Friday, May 18, 2012

Complete Information

A man wanted to hire a fruit picker. He went down to the local general store and inquired after available locals who would be willing to work hard and help get in his fruit. One old fella at the store told him about a man he used that was 10 times faster than the one he used before. Thinking "Boy! Ten times faster! I'll pay much less and get my fruit in just as fast!" Well, he hired the picker and discovered to his dismay that he wasn't any faster than pickers he had used before. Disgusted he went back to give the old timer a piece of his mind. The old timer explained, "Yep, he was ten times faster than my previous picker, of course my previous picker was 90 years old with arthritis!"

The purpose of the above illustration is just to stress that unless you know what it is that something is being compared to, you have no way to know if what you are being told makes sense or not. A case in point, whenever I do a presentation comparing performance, I always give the configuration used for both the before and after systems. By showing both the before and after systems the attendees or readers or viewers know exactly what I am comparing. Usually if at all possible I try to make the only difference be the thing I am trying to compare, for example, a hard drive based configuration verses and SSD one. In that case I would make sure I used the same or identical servers, memory and CPU as well the same interface and make sure that both systems where matched as far as storage capacity and bandwidth. It is the only fair way to compare two systems.

If I wanted to I could show statistics proving the TMS SSDs ran hundreds of times faster. Of course faster than what I wouldn't say. If I compared to a 2-CPU single core machine with 64 MB of memory running against a 5 disk RAID5 array of 7500 RPM drives capable of 1 Gb/s bandwidth and 1000 IOPS and 5 ms latency and then ran the comparison against a 8 CPU, 8 core per CPU machine with 2 Terabytes of memory and a RamSan630 with 10-4 Gb/s interfaces and 1,000,000 IOPS with 0.110 ms latency as the storage how much improved do you think the performance would be. I wouldn't be lying to you, but I would be omitting some critical details!

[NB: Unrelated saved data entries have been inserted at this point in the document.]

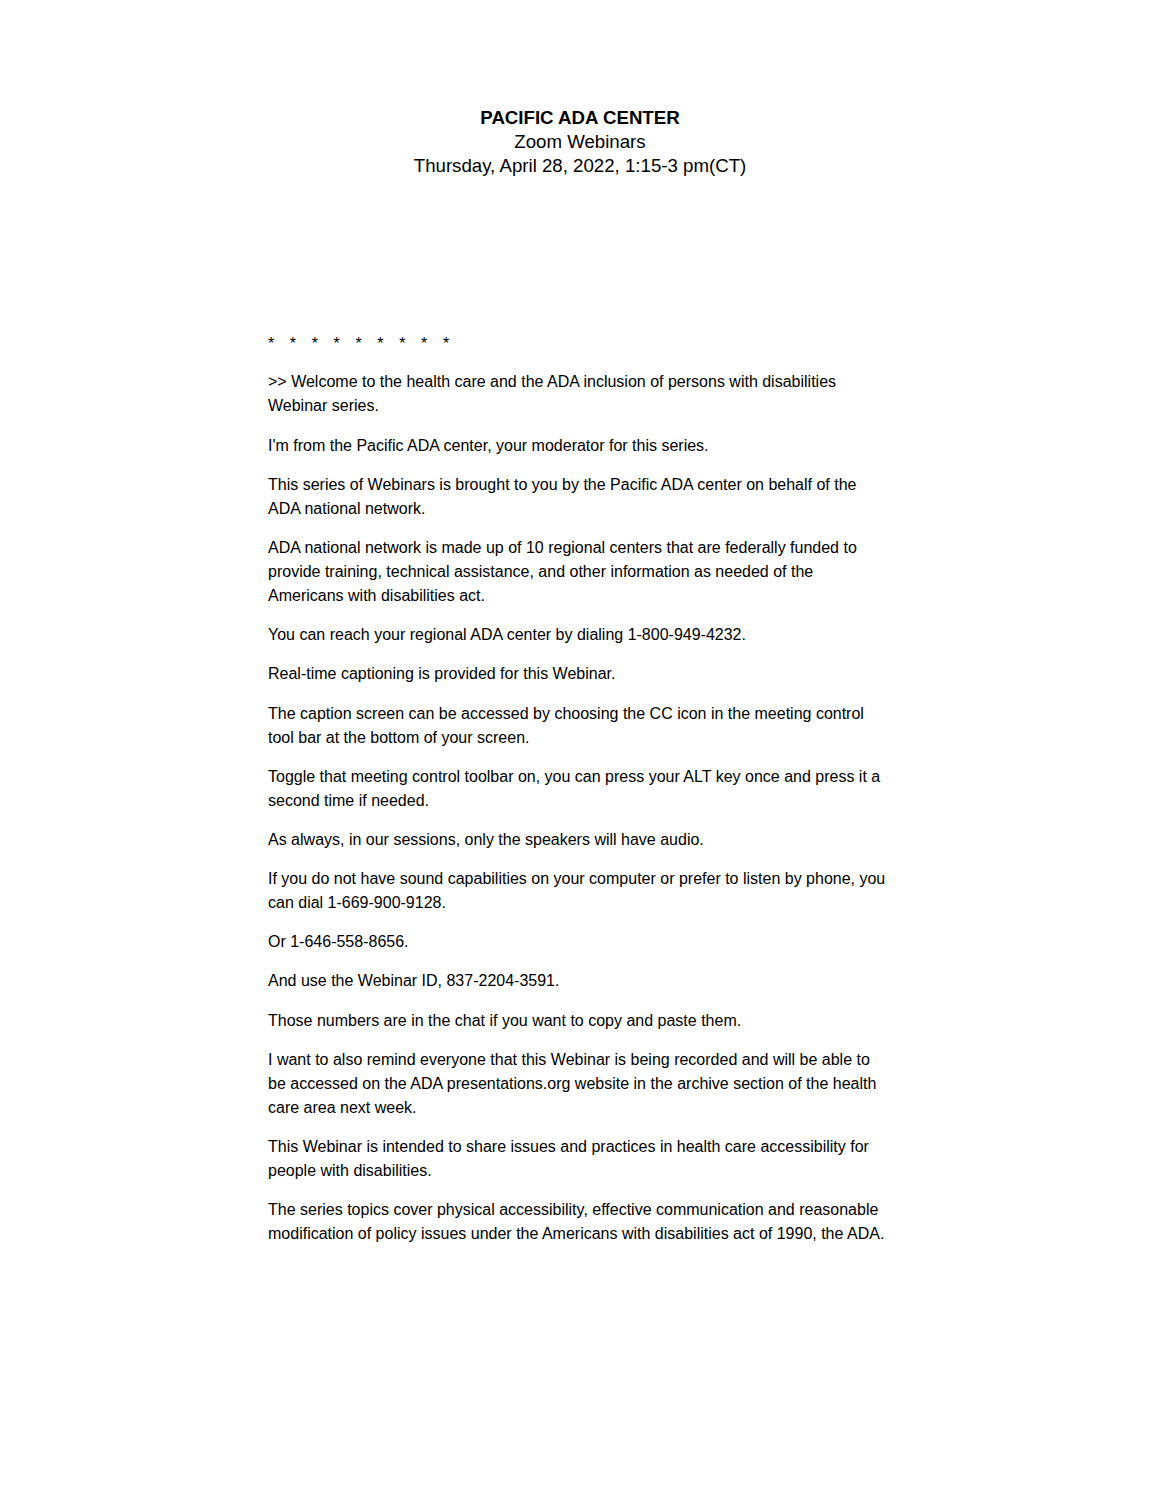PACIFIC ADA CENTER
Zoom Webinars
Thursday, April 28, 2022, 1:15-3 pm(CT)
* * * * * * * * *
>> Welcome to the health care and the ADA inclusion of persons with disabilities Webinar series.
I'm from the Pacific ADA center, your moderator for this series.
This series of Webinars is brought to you by the Pacific ADA center on behalf of the ADA national network.
ADA national network is made up of 10 regional centers that are federally funded to provide training, technical assistance, and other information as needed of the Americans with disabilities act.
You can reach your regional ADA center by dialing 1-800-949-4232.
Real-time captioning is provided for this Webinar.
The caption screen can be accessed by choosing the CC icon in the meeting control tool bar at the bottom of your screen.
Toggle that meeting control toolbar on, you can press your ALT key once and press it a second time if needed.
As always, in our sessions, only the speakers will have audio.
If you do not have sound capabilities on your computer or prefer to listen by phone, you can dial 1-669-900-9128.
Or 1-646-558-8656.
And use the Webinar ID, 837-2204-3591.
Those numbers are in the chat if you want to copy and paste them.
I want to also remind everyone that this Webinar is being recorded and will be able to be accessed on the ADA presentations.org website in the archive section of the health care area next week.
This Webinar is intended to share issues and practices in health care accessibility for people with disabilities.
The series topics cover physical accessibility, effective communication and reasonable modification of policy issues under the Americans with disabilities act of 1990, the ADA.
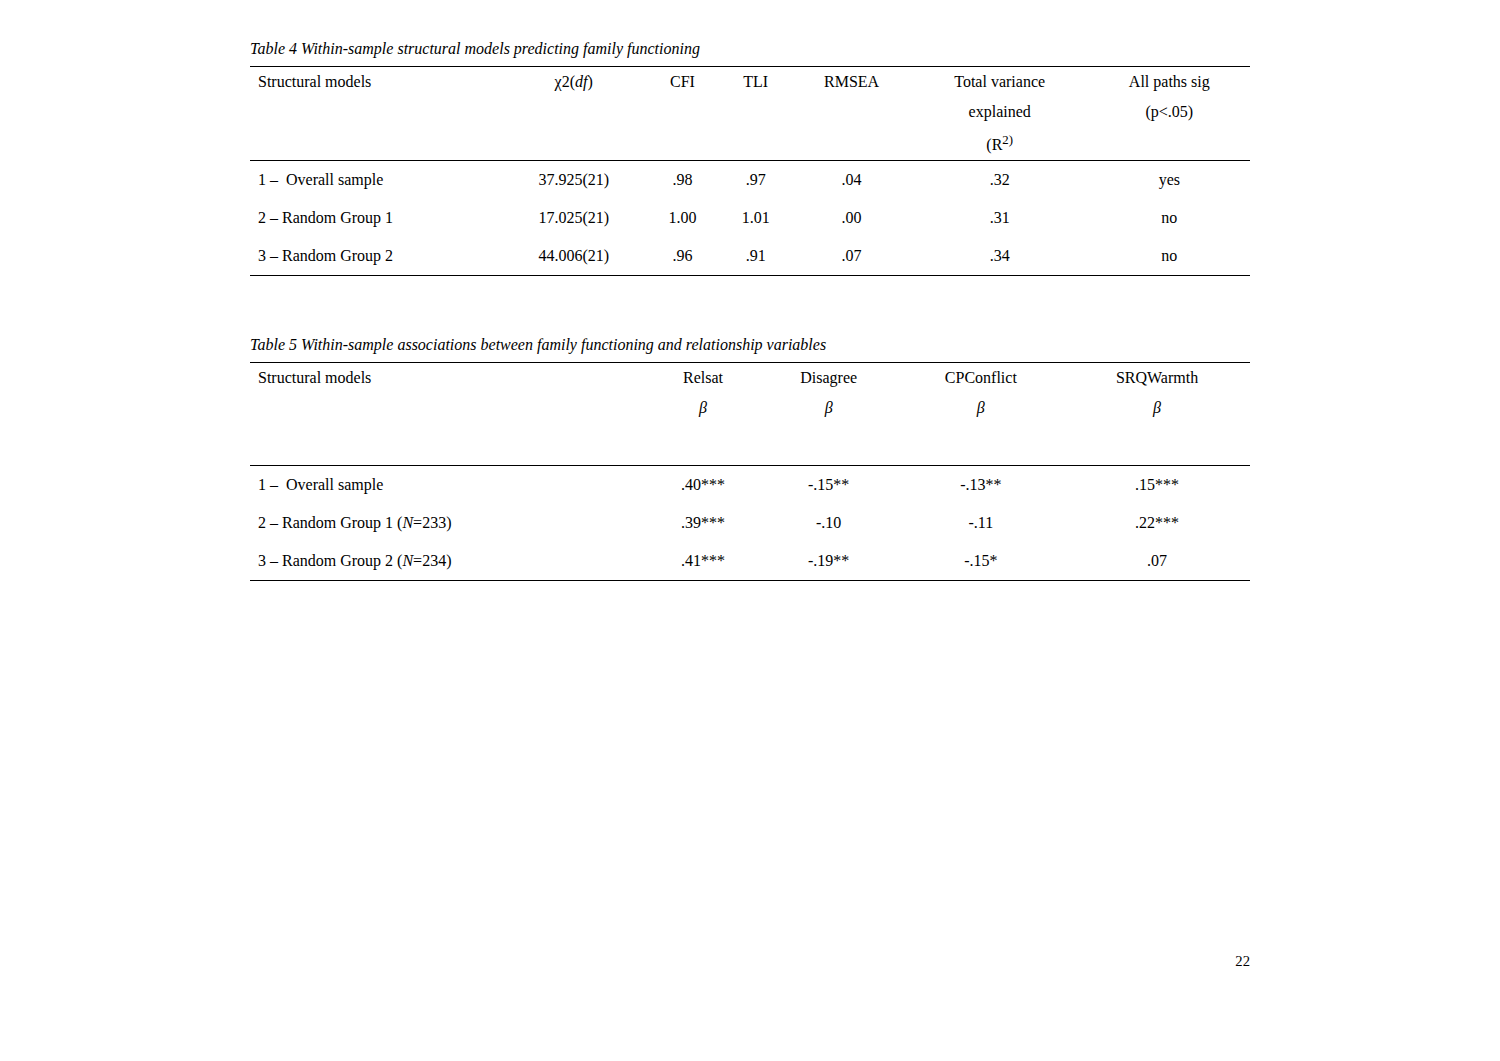Table 4 Within-sample structural models predicting family functioning
| Structural models | χ2( df ) | CFI | TLI | RMSEA | Total variance | All paths sig |
| --- | --- | --- | --- | --- | --- | --- |
| | | | | | explained | (p<.05) |
| | | | | | (R 2) | |
| 1 – Overall sample | 37.925(21) | .98 | .97 | .04 | .32 | yes |
| 2 – Random Group 1 | 17.025(21) | 1.00 | 1.01 | .00 | .31 | no |
| 3 – Random Group 2 | 44.006(21) | .96 | .91 | .07 | .34 | no |
Table 5 Within-sample associations between family functioning and relationship variables
| Structural models | Relsat | Disagree | CPConflict | SRQWarmth |
| --- | --- | --- | --- | --- |
| | β | β | β | β |
| 1 – Overall sample | .40*** | -.15** | -.13** | .15*** |
| 2 – Random Group 1 ( N =233) | .39*** | -.10 | -.11 | .22*** |
| 3 – Random Group 2 ( N =234) | .41*** | -.19** | -.15* | .07 |
22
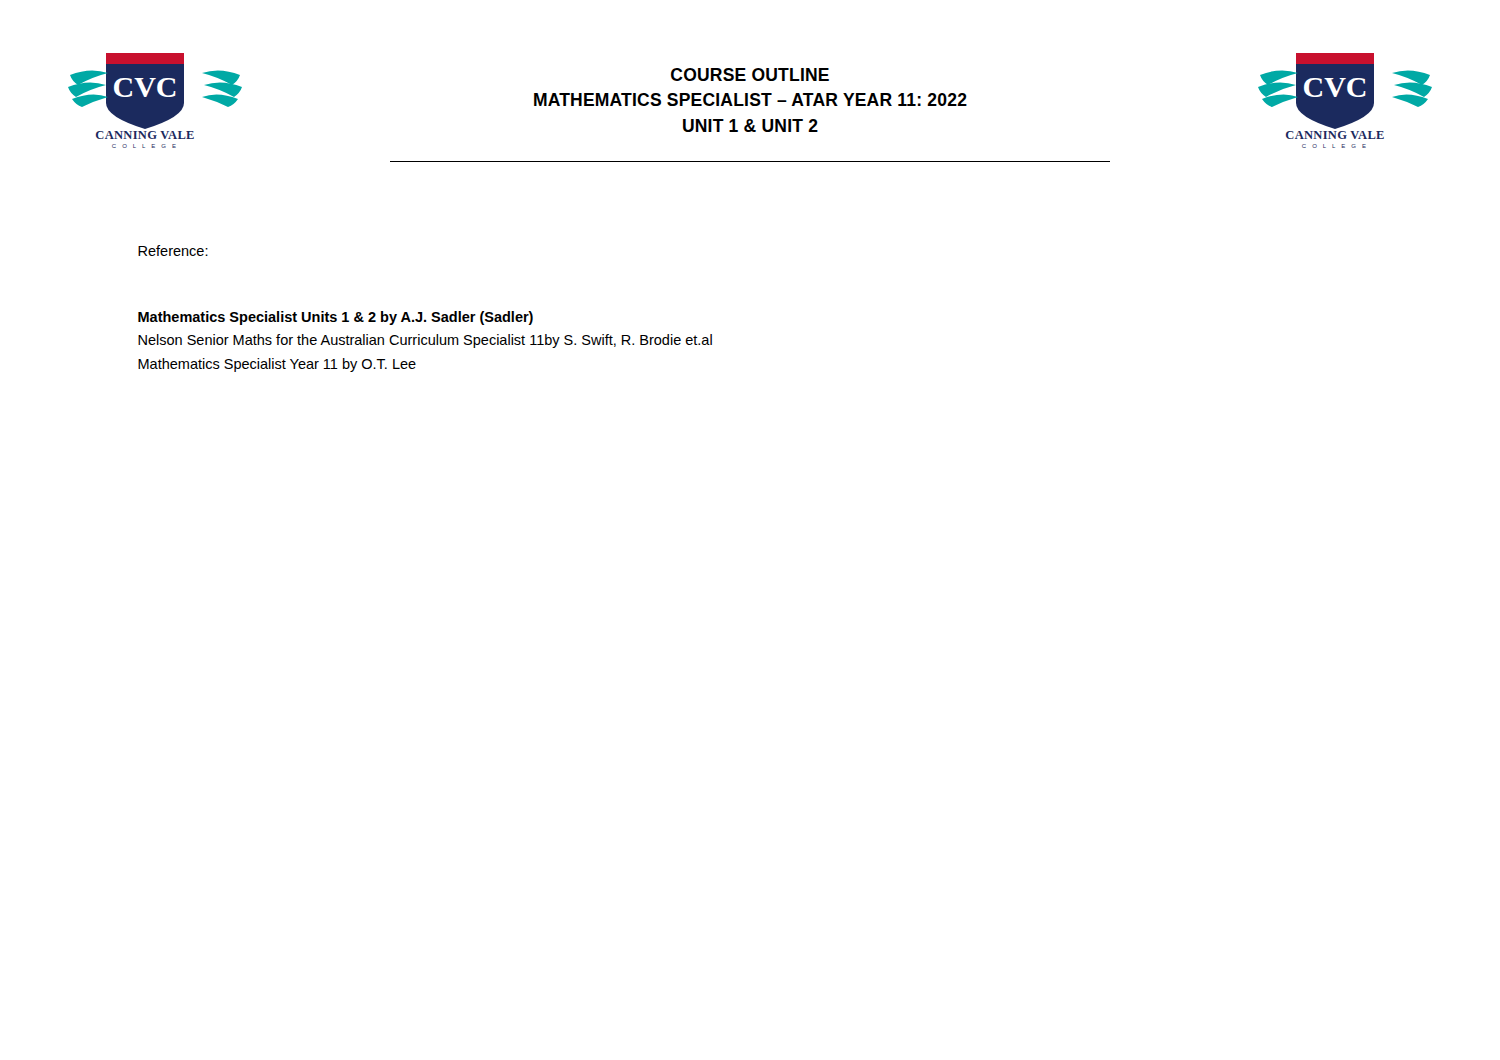CVC CANNING VALE C O L L E G E
COURSE OUTLINE
MATHEMATICS SPECIALIST – ATAR YEAR 11: 2022
UNIT 1 & UNIT 2
CVC CANNING VALE C O L L E G E
Reference:
Mathematics Specialist Units 1 & 2 by A.J. Sadler (Sadler)
Nelson Senior Maths for the Australian Curriculum Specialist 11by S. Swift, R. Brodie et.al
Mathematics Specialist Year 11 by O.T. Lee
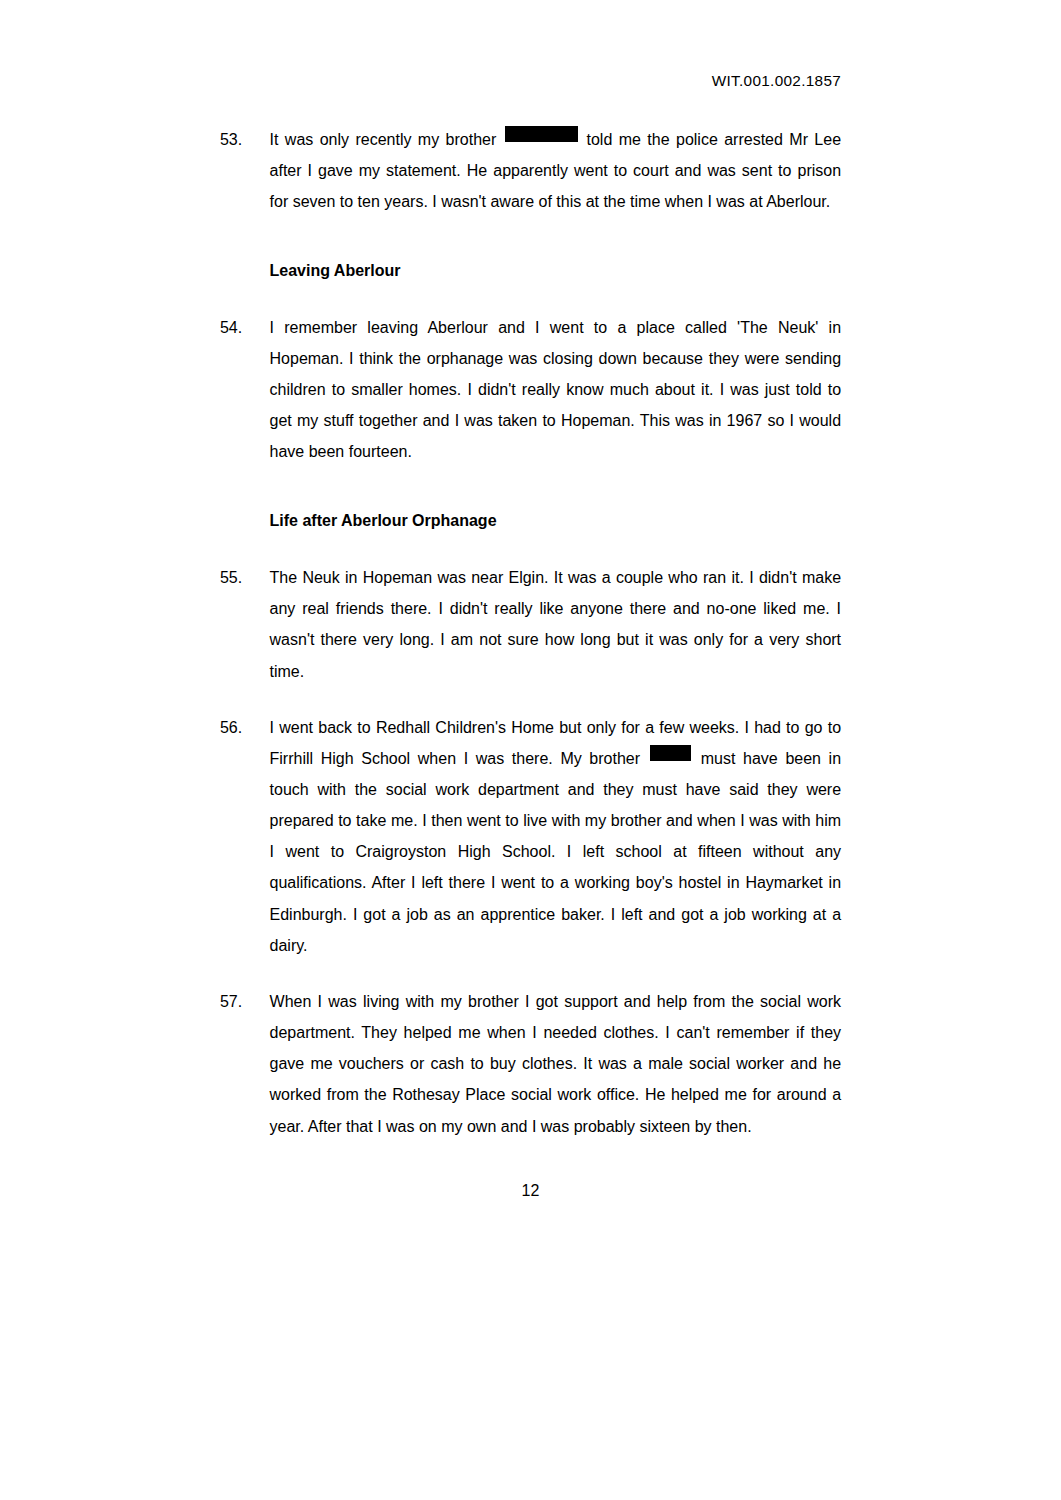WIT.001.002.1857
53. It was only recently my brother told me the police arrested Mr Lee after I gave my statement. He apparently went to court and was sent to prison for seven to ten years. I wasn't aware of this at the time when I was at Aberlour.
Leaving Aberlour
54. I remember leaving Aberlour and I went to a place called 'The Neuk' in Hopeman. I think the orphanage was closing down because they were sending children to smaller homes. I didn't really know much about it. I was just told to get my stuff together and I was taken to Hopeman. This was in 1967 so I would have been fourteen.
Life after Aberlour Orphanage
55. The Neuk in Hopeman was near Elgin. It was a couple who ran it. I didn't make any real friends there. I didn't really like anyone there and no-one liked me. I wasn't there very long. I am not sure how long but it was only for a very short time.
56. I went back to Redhall Children's Home but only for a few weeks. I had to go to Firrhill High School when I was there. My brother must have been in touch with the social work department and they must have said they were prepared to take me. I then went to live with my brother and when I was with him I went to Craigroyston High School. I left school at fifteen without any qualifications. After I left there I went to a working boy's hostel in Haymarket in Edinburgh. I got a job as an apprentice baker. I left and got a job working at a dairy.
57. When I was living with my brother I got support and help from the social work department. They helped me when I needed clothes. I can't remember if they gave me vouchers or cash to buy clothes. It was a male social worker and he worked from the Rothesay Place social work office. He helped me for around a year. After that I was on my own and I was probably sixteen by then.
12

Now to the meat of it, I have attended many Exadata presentations and read many of the Exadata white papers. In all of the presentations and all of the whitepapers where they give their 5X, 10X, 26X times improvement comparisons they never tell you what the prior server setup contained. They aren't giving us the tools to be able to draw a fair conclusion from the information given. Come on Oracle, play fair! Show the before and after configurations so we can be the judge if it was a fair comparison or not. If a client is going from a resource constrained environment to one that is over provisioned for every resource (memory, CPU and IO) then naturally you will get significant performance improvements, if you don't then something is really wrong.